Families left at war over celebrity wills
Disputes over the wills of those in the public eye are becoming ever more prevalent. Celebrity estates of thousands or even millions of pounds are frequently becoming the centre of bitter disputes between family members, with asset distribution leading to rifts dividing those left behind.
Most recently reported as having a problem with a celebrity will is the son of the late Paul Daniels. The magician died in March of this year, leaving his estate worth £1.5 million to his wife, Debbie McGee.
Paul Junior has accused McGee – his stepmother – of failing to support him following his father’s passing. Junior, 56, claims she left him jobless after closing a shop set up by him and his father, as well as cutting off his phone contract, despite saying she would “look after him” and his brothers. Instead, he mentioned, “the only person she has looked after is herself”.
Junior became estranged from his father in the mid-1990s with the pair only reconciling when he was given a 12-month community order following a conviction of cultivating £89,000 worth of marijuana. He claims the event was something that allowed them to be “father and son again”. The relationship with his step-mother, however, remains strained and he stated that he no longer wants anything to do with her.
A spokesperson for Ms McGee had described the claims as “inaccurate”. Ms McGee now resides in the couple’s Berkshire home worth £2.5 million, which was transferred into her name prior to her husband’s death.
People are living longer, multiple marriages and thus greatly extended families are becoming more common. Challenges to wills have naturally increased as a result.

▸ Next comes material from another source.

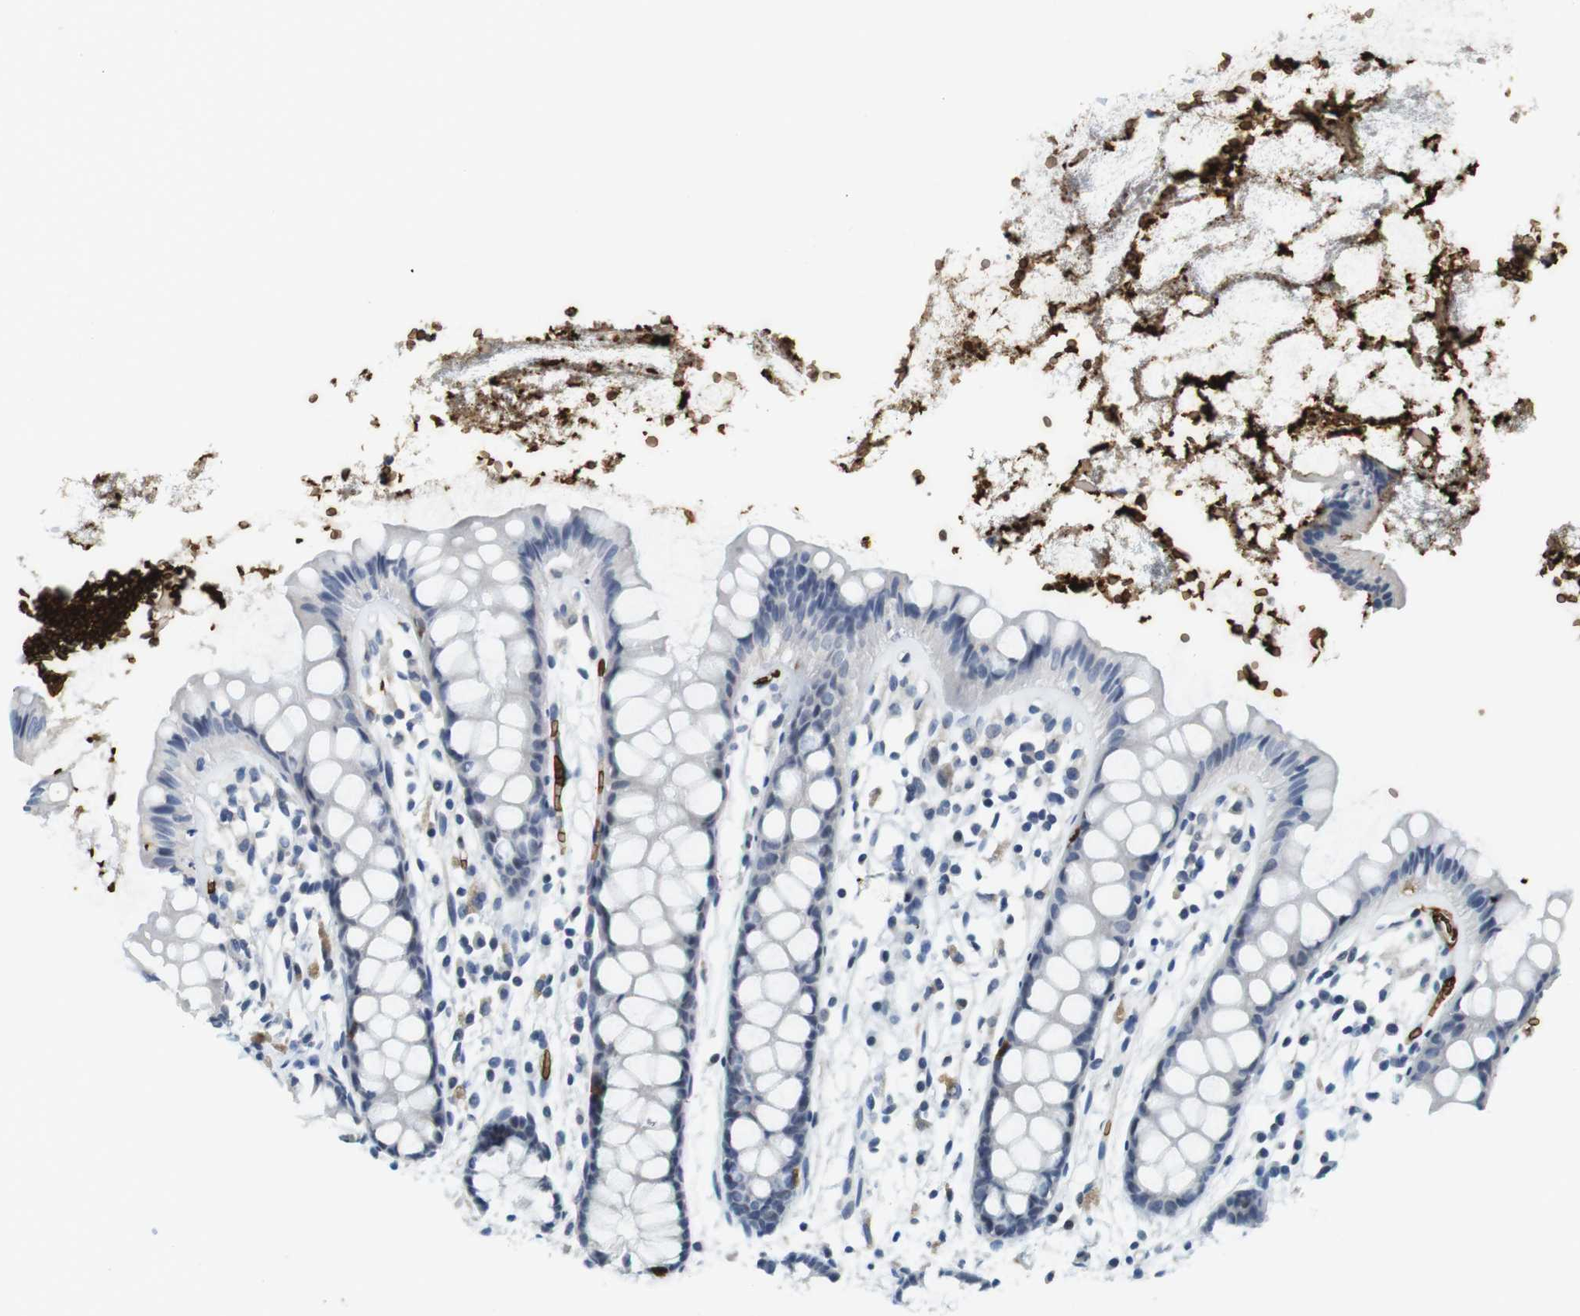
{"staining": {"intensity": "negative", "quantity": "none", "location": "none"}, "tissue": "rectum", "cell_type": "Glandular cells", "image_type": "normal", "snomed": [{"axis": "morphology", "description": "Normal tissue, NOS"}, {"axis": "topography", "description": "Rectum"}], "caption": "High power microscopy histopathology image of an immunohistochemistry photomicrograph of benign rectum, revealing no significant positivity in glandular cells.", "gene": "SLC4A1", "patient": {"sex": "female", "age": 66}}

“When making a will, it is important to give thought to the implications of how children from different marriages should be provided for, and that your wishes of what you want to happen and why are clearly recorded. A clear record of why a certain family member has been left out of the will may reduce the chances of a challenge to the will from the outset.”
Pike further highlights the ability for certain categories of person such as spouses, partners and children being able to dispute the will should they consider they have not properly been provided for. She does however call attention to the emotional nature of will disputes.
“I always advise people to think really carefully before proceeding. Once someone raises even the prospect of disputing the will, it immediately sets families against each other at a time when they are already distressed by the loss of a loved one.”